Among Dave’s varied and interesting treasures is his Maimonides Club Project scrapbook, not currently part of his collection at Maine Historical Society, although we anticipate the transfer to us. In late December 1946 and early January 1947, Dave Astor sent a letter querying an unknown number of individuals, representing a variety of organizations, on anti-Semitism. Dave had been invited to join the Club after his discharge from the military in 1945. Consistent with his gregarious nature and secular Jewish involvements, he made his debut by seeking the thoughts and opinions of those prominent in civic life rather than taking an academic approach, as others had done. Dave sent a second mailing in 1991; obviously not part of the Portland Maimonides Club, but for his own interest.
In 1946- 47 Dave received about 36 responses. Among others, he heard from: City of Detroit; Interracial Review; Gov. Horace Hildreth; US Military Academy.
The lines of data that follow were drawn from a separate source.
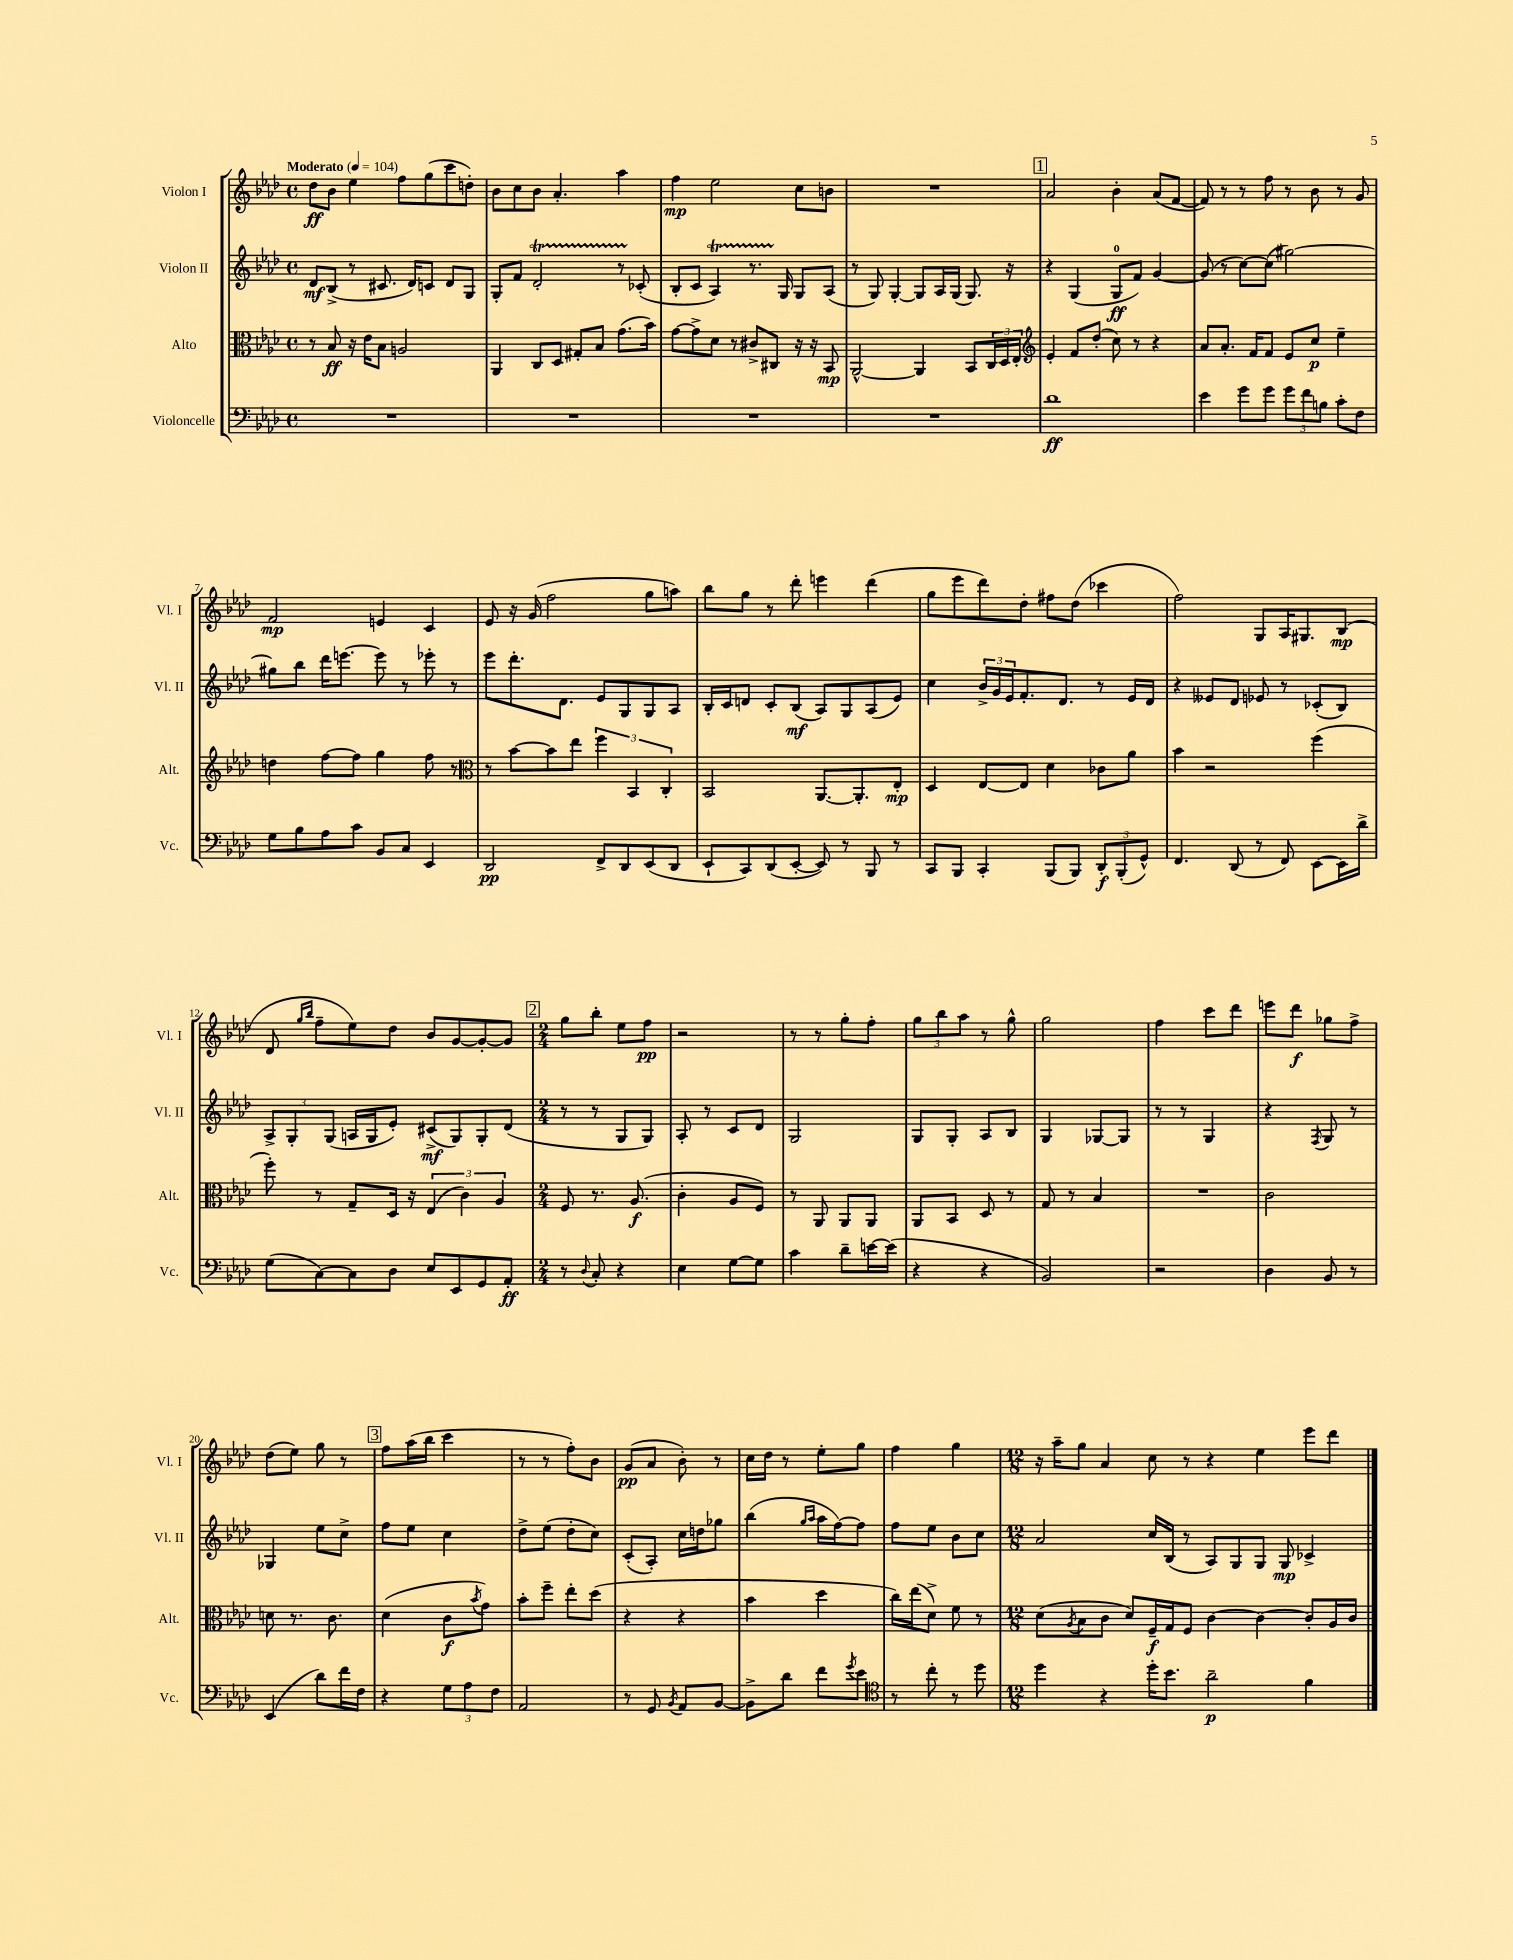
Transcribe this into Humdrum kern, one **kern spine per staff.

**kern	**dynam	**kern	**dynam	**kern	**dynam	**kern	**dynam
*part4	*part4	*part3	*part3	*part2	*part2	*part1	*part1
*staff4	*staff4	*staff3	*staff3	*staff2	*staff2	*staff1	*staff1
*I"Violoncelle	*	*I"Alto	*	*I"Violon II	*	*I"Violon I	*
*I'Vc.	*	*I'Alt.	*	*I'Vl. II	*	*I'Vl. I	*
*clefF4	*	*clefC3	*	*clefG2	*	*clefG2	*
*k[b-e-a-d-]	*	*k[b-e-a-d-]	*	*k[b-e-a-d-]	*	*k[b-e-a-d-]	*
*M4/4	*	*M4/4	*	*M4/4	*	*M4/4	*
*met(c)	*	*met(c)	*	*met(c)	*	*met(c)	*
*MM104	*	*MM104	*	*MM104	*	*MM104	*
=1	=1	=1	=1	=1	=1	=1	=1
!	!	!	!	!	!	!LO:TX:a:B:t=Moderato	!
1r	.	8r	.	8d-/L	mf	8dd-\L	ff
.	.	8B-/	ff	(8B-^/J	.	8b-\J	.
.	.	16r	.	8r	.	4ee-\	.
.	.	16e-\KL	.	.	.	.	.
.	.	8B-\J	.	8.c#X/	.	.	.
.	.	2An/	.	.	.	8ff\L	.
.	.	.	.	16d-/KL)	.	.	.
.	.	.	.	8cn/J	.	(8gg\	.
.	.	.	.	8d-/L	.	8ccc\	.
.	.	.	.	8G/J	.	8ddn'\J)	.
=2	=2	=2	=2	=2	=2	=2	=2
1r	.	4AA-/	.	8G'/L	.	8b-\L	.
.	.	.	.	8f/J	.	8cc\	.
.	.	8C/L	.	2d-T'/	.	8b-\J	.
.	.	8D-/J	.	.	.	4.a-'/	.
.	.	8G#X'/L	.	.	.	.	.
.	.	8B-/J	.	.	.	.	.
.	.	(8.g\L	.	8r	.	4aa-\	.
.	.	.	.	(8c-X'/	.	.	.
.	.	16b-\Jk)	.	.	.	.	.
=3	=3	=3	=3	=3	=3	=3	=3
1r	.	[8g\L	.	8B-'/L	.	4ff\	mp
.	.	8g^\]	.	8c/J	.	.	.
.	.	8d-\J	.	4A-T/)	.	2ee-\	.
.	.	8r	.	.	.	.	.
.	.	8c#X^/L	.	8.r	.	.	.
.	.	8C#X/J	.	.	.	.	.
.	.	.	.	16G/	.	.	.
.	.	16r	.	8G/L	.	8cc\L	.
.	.	16r	.	.	.	.	.
.	.	8BB-/	mp	(8A-/J	.	8bn\J	.
=4	=4	=4	=4	=4	=4	=4	=4
1r	.	[2AA-^^/	.	8r	.	1r	.
.	.	.	.	8G/)	.	.	.
.	.	.	.	[4G'/	.	.	.
.	.	4AA-/]	.	8G/L]	.	.	.
.	.	.	.	16A-/L	.	.	.
.	.	.	.	(16G/JJ	.	.	.
.	.	8BB-/L	.	8.G/)	.	.	.
.	.	24C/L	.	.	.	.	.
.	.	24D-/	.	.	.	.	.
.	.	.	.	16r	.	.	.
.	.	24E-'/JJ	.	.	.	.	.
!!LO:REH:place=s1:t=1
=5	=5	=5	=5	=5	=5	=5	=5
*	*	*clefG2	*	*	*	*	*
1d-	ff	4e-'/	.	4r	.	2a-/	.
.	.	8f/L	.	(4G/	.	.	.
.	.	(8dd-'/J	.	.	.	.	.
.	.	8cc\)	.	8G/L	ff	4b-'\	.
.	.	8r	.	8f/J)	.	.	.
.	.	4r	.	[4g/	.	(8a-/L	.
.	.	.	.	.	.	[8f/J	.
=6	=6	=6	=6	=6	=6	=6	=6
4e-\	.	8a-/L	.	(8g/]	.	8f/])	.
.	.	8.a-'/J	.	8r	.	8r	.
8g\L	.	.	.	[8cc\L)	.	8r	.
.	.	16f/KL	.	.	.	.	.
8g\J	.	8f/J	.	(8cc\J]	.	8ff\	.
12g\L	.	8e-/L	.	[2gg#X\)	.	8r	.
12f\	.	.	.	.	.	.	.
.	.	8cc/J	p	.	.	8b-\	.
12Bn\J	.	.	.	.	.	.	.
8c'\L	.	4ee-~\	.	.	.	8r	.
8F\J	.	.	.	.	.	8g/	.
!!LO:LB:g=z
=7	=7	=7	=7	=7	=7	=7	=7
8G\L	.	4ddn\	.	8gg#X\L]	.	2f/	mp
8B-\	.	.	.	8bb-\J	.	.	.
8A-\	.	[8ff\L	.	16ddd-\KL	.	.	.
.	.	.	.	[8.eeen\J	.	.	.
8c\J	.	8ff\J]	.	.	.	.	.
8BB-/L	.	4gg\	.	8eee\]	.	4en/	.
8C/J	.	.	.	8r	.	.	.
4EE-/	.	8ff\	.	8eee-X'\	.	4c/	.
.	.	8r	.	8r	.	.	.
=8	=8	=8	=8	=8	=8	=8	=8
*	*	*clefC3	*	*	*	*	*
2DD-/	pp	8r	.	8eee-\L	.	8e-/	.
.	.	[8b-\L	.	8.ddd-'\	.	16r	.
.	.	.	.	.	.	(16g/	.
.	.	8b-\]	.	.	.	2ff\	.
.	.	.	.	8.d-\J	.	.	.
.	.	8ee-\J	.	.	.	.	.
8FF^/L	.	6ff\	.	8e-/L	.	.	.
8DD-/	.	.	.	8G/	.	.	.
.	.	6BB-/	.	.	.	.	.
(8EE-/	.	.	.	8G/	.	8gg\L	.
.	.	6C'/	.	.	.	.	.
8DD-/J	.	.	.	8A-/J	.	8aan\J)	.
=9	=9	=9	=9	=9	=9	=9	=9
8EE-`/L	.	2BB-/	.	16B-'/LL	.	8bb-\L	.
.	.	.	.	16c/J	.	.	.
8CC/)	.	.	.	8dn/J	.	8gg\J	.
(8DD-/	.	.	.	8c'/L	.	8r	.
[8EE-'/J	.	.	.	(8B-/J	mf	8ddd-'\	.
8EE-/])	.	[8.AA-/L	.	8A-/L)	.	4eeen\	.
8r	.	.	.	8G/	.	.	.
.	.	8.AA-'/]	.	.	.	.	.
8BBB-/	.	.	.	(8A-/	.	(4ddd-\	.
8r	.	8E-'/J	mp	8e-/J)	.	.	.
=10	=10	=10	=10	=10	=10	=10	=10
8CC/L	.	4D-/	.	4cc\	.	8gg\L	.
8BBB-/J	.	.	.	.	.	8eee-\	.
4CC'/	.	[8E-/L	.	24b-^/LL	.	8ddd-\)	.
.	.	.	.	24g/	.	.	.
.	.	.	.	24e-/J	.	.	.
.	.	8E-/J]	.	8.f'/	.	8dd-'\J	.
(8BBB-/L	.	4d-\	.	.	.	8ff#X\L	.
.	.	.	.	8.d-/J	.	.	.
8BBB-/J)	.	.	.	.	.	(8dd-\J	.
12DD-'/L	f	8c-X\L	.	8r	.	4ccc-X\	.
(12BBB-'/	.	.	.	.	.	.	.
.	.	8a-\J	.	16e-/LL	.	.	.
12GG^^/J)	.	.	.	.	.	.	.
.	.	.	.	16d-/JJ	.	.	.
=11	=11	=11	=11	=11	=11	=11	=11
4.FF/	.	4b-\	.	4r	.	2ff\)	.
.	.	2r	.	8e--X/L	.	.	.
(8DD-/	.	.	.	8d-/J	.	.	.
8r	.	.	.	8e-X/	.	8G/L	.
8FF/)	.	.	.	8r	.	16A-/K	.
.	.	.	.	.	.	8.G#X/	.
[8EE-\L	.	(4ff\	.	(8c-X'/L	.	.	.
16EE-\L]	.	.	.	8B-/J)	.	(8B-/J	mp
16d-^\JJ	.	.	.	.	.	.	.
!!LO:LB:g=z
=12	=12	=12	=12	=12	=12	=12	=12
(8G\L	.	8ff'\)	.	12A-^/L	.	8d-/	.
.	.	.	.	12G'/	.	.	.
.	.	.	.	.	.	16qqgg/LL	.
.	.	.	.	.	.	16qqbb-/JJ	.
[8C\)	.	8r	.	.	.	8ff~\L	.
.	.	.	.	(12G/J	.	.	.
8C\]	.	8G~/L	.	16An/LL	.	8ee-\)	.
.	.	.	.	16G/J	.	.	.
8D-\J	.	16D-/Jk	.	8e-'/J)	.	8dd-\J	.
.	.	16r	.	.	.	.	.
8E-/L	.	(6E-/	.	(8c#X^/L	mf	8b-/L	.
8EE-/	.	.	.	8G/)	.	[8g/	.
.	.	6c\)	.	.	.	.	.
8GG/	.	.	.	8G'/	.	8g'/_	.
.	.	6A-/	.	.	.	.	.
8AA-'/J	ff	.	.	(8d-/J	.	8g/J]	.
!!LO:REH:place=s1:t=2
=13	=13	=13	=13	=13	=13	=13	=13
*M2/4	*	*M2/4	*	*M2/4	*	*M2/4	*
8r	.	8F/	.	8r	.	8gg\L	.
8qqD-/	.	.	.	.	.	.	.
8C'/	.	8.r	.	8r	.	8bb-'\J	.
4r	.	.	.	8G/L	.	8ee-\L	.
.	.	(8.A-/	f	.	.	.	.
.	.	.	.	8G/J)	.	8ff\J	pp
=14	=14	=14	=14	=14	=14	=14	=14
4E-\	.	4c'\	.	8A-'/	.	2r	.
.	.	.	.	8r	.	.	.
[8G\L	.	8A-/L	.	8c/L	.	.	.
8G\J]	.	8F/J)	.	8d-/J	.	.	.
=15	=15	=15	=15	=15	=15	=15	=15
4c\	.	8r	.	2G/	.	8r	.
.	.	8AA-/	.	.	.	8r	.
8d-~\L	.	8AA-/L	.	.	.	8gg'\L	.
[16en\L	.	8AA-/J	.	.	.	8ff'\J	.
(16e\JJ]	.	.	.	.	.	.	.
=16	=16	=16	=16	=16	=16	=16	=16
4r	.	8AA-/L	.	8G/L	.	12gg\L	.
.	.	.	.	.	.	12bb-\	.
.	.	8BB-/J	.	8G'/J	.	.	.
.	.	.	.	.	.	12aa-\J	.
4r	.	8D-/	.	8A-/L	.	8r	.
.	.	8r	.	8B-/J	.	8gg^^\	.
=17	=17	=17	=17	=17	=17	=17	=17
2BB-/)	.	8G/	.	4G/	.	2gg\	.
.	.	8r	.	.	.	.	.
.	.	4B-/	.	[8G-X/L	.	.	.
.	.	.	.	8G-/J]	.	.	.
=18	=18	=18	=18	=18	=18	=18	=18
2r	.	2r	.	8r	.	4ff\	.
.	.	.	.	8r	.	.	.
.	.	.	.	4G/	.	8ccc\L	.
.	.	.	.	.	.	8ddd-\J	.
=19	=19	=19	=19	=19	=19	=19	=19
4D-\	.	2c\	.	4r	.	8eeen\L	.
.	.	.	.	.	.	8ddd-\J	f
.	.	.	.	8qF/	.	.	.
8BB-/	.	.	.	8G/	.	8gg-X\L	.
8r	.	.	.	8r	.	8ff^\J	.
!!LO:LB:g=z
=20	=20	=20	=20	=20	=20	=20	=20
(4EE-/	.	8dn\	.	4G-X/	.	(8dd-\L	.
.	.	8.r	.	.	.	8ee-\J)	.
8d-\L)	.	.	.	8ee-\L	.	8gg\	.
.	.	8.c\	.	.	.	.	.
16f\L	.	.	.	8cc^\J	.	8r	.
16F\JJ	.	.	.	.	.	.	.
!!LO:REH:place=s1:t=3
=21	=21	=21	=21	=21	=21	=21	=21
4r	.	(4d-\	.	8ff\L	.	8ff\L	.
.	.	.	.	8ee-\J	.	(16aa-\L	.
.	.	.	.	.	.	16bb-\JJ	.
12G\L	.	8c\L	f	4cc\	.	4ccc\	.
12A-\	.	.	.	.	.	.	.
.	.	8qb-/	.	.	.	.	.
.	.	8g\J)	.	.	.	.	.
12F\J	.	.	.	.	.	.	.
=22	=22	=22	=22	=22	=22	=22	=22
2AA-/	.	8b-'\L	.	8dd-^\L	.	8r	.
.	.	8ff~\J	.	(8ee-\J	.	8r	.
.	.	8ee-'\L	.	8dd-'\L	.	8ff'\L)	.
.	.	(8dd-\J	.	8cc\J)	.	8b-\J	.
=23	=23	=23	=23	=23	=23	=23	=23
8r	.	4r	.	(8c'/L	.	(8g/L	pp
8GG/	.	.	.	8A-'/J)	.	8a-/J	.
8qBB-/	.	.	.	.	.	.	.
8AA-/L	.	4r	.	16cc\LL	.	8b-'\)	.
.	.	.	.	16ddn\J	.	.	.
[8BB-/J	.	.	.	8gg-X\J	.	8r	.
=24	=24	=24	=24	=24	=24	=24	=24
8BB-^\L]	.	4b-\	.	(4bb-\	.	16cc\LL	.
.	.	.	.	.	.	16dd-\JJ	.
8d-\J	.	.	.	.	.	8r	.
.	.	.	.	16qqgg/LL	.	.	.
.	.	.	.	16qqaa-/JJ	.	.	.
8f\L	.	4dd-\	.	16aa-\LL	.	8ee-'\L	.
.	.	.	.	[16ff\J)	.	.	.
8qg/	.	.	.	.	.	.	.
8e-\J	.	.	.	8ff\J]	.	8gg\J	.
=25	=25	=25	=25	=25	=25	=25	=25
*clefC4	*	*	*	*	*	*	*
8r	.	16cc\LL)	.	8ff\L	.	4ff\	.
.	.	(16ee-\J	.	.	.	.	.
8cc'\	.	8d-^\J)	.	8ee-\J	.	.	.
8r	.	8f\	.	8b-\L	.	4gg\	.
8dd-\	.	8r	.	8cc\J	.	.	.
=26	=26	=26	=26	=26	=26	=26	=26
*M12/8	*	*M12/8	*	*M12/8	*	*M12/8	*
4dd-\	.	(8d-\L	.	2a-/	.	16r	.
.	.	.	.	.	.	16aa-~\KL	.
.	.	8qA-/	.	.	.	.	.
.	.	8B-\	.	.	.	8gg\J	.
4r	.	8c\J	.	.	.	4a-/	.
.	.	8d-/L)	.	.	.	.	.
16dd-'\KL	.	16F~/L	f	16cc/LL	.	8cc\	.
8.b-\J	.	16G/J	.	(16B-/JJ	.	.	.
.	.	8F/J	.	8r	.	8r	.
2a-~\	p	[4c\	.	8A-/L)	.	4r	.
.	.	.	.	8G/	.	.	.
.	.	4c\_	.	8G/J	.	4ee-\	.
.	.	.	.	8G/	mp	.	.
4f\	.	8c'/L]	.	4c-X^/	.	8eee-\L	.
.	.	16A-/L	.	.	.	8ddd-\J	.
.	.	16c/JJ	.	.	.	.	.
==	==	==	==	==	==	==	==
*-	*-	*-	*-	*-	*-	*-	*-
In 1991-92 he had 25 responses including Senators Tom Harkin and Orrin Hatch, Chrysler Corporation, and Jesse Helms.
In 1947, Astor received a copy of an eleven page speech from J. Edgar Hoover of the FBI. Hoover had delivered the speech at a meeting of the Boston B’nai B’rith in 1940.
The response from Reginald Brach, President of Time Warner, dated in 1991, is written on the letter Dave sent to him — the same letter that Dave used in his original mailing in 1947. Brach replies, “It is repugnant on every level.”
The approximately sixty responses are varied. The tone runs the gamut from neutral, including some bloodless form letters — to pithy and emphatic, with some speechifying thrown in. Naturally, they raise a number of interesting issues to explore in the future — with the Maimonides Club itself, its members and what I hope will be a trove of papers, including Dave’s.
Preservation of Maine Jewish historical materials by Maine Historical Society, other collecting institutions — and individuals — has enriched both of our Jewish history conferences. Today’s student exhibit, the panel display at Maine Jewish Museum curated by Amy Waterman, installations at Sampson Center for Diversity, postings on the DMJ website, and exhibits and research projects at Maine Historical Society were made possible not only by institutions and professionals. We have benefited directly and enormously, and maybe especially, from those individuals — in this case Phil Levinsky and Dave Astor — who chose not to toss something into a Dumpster.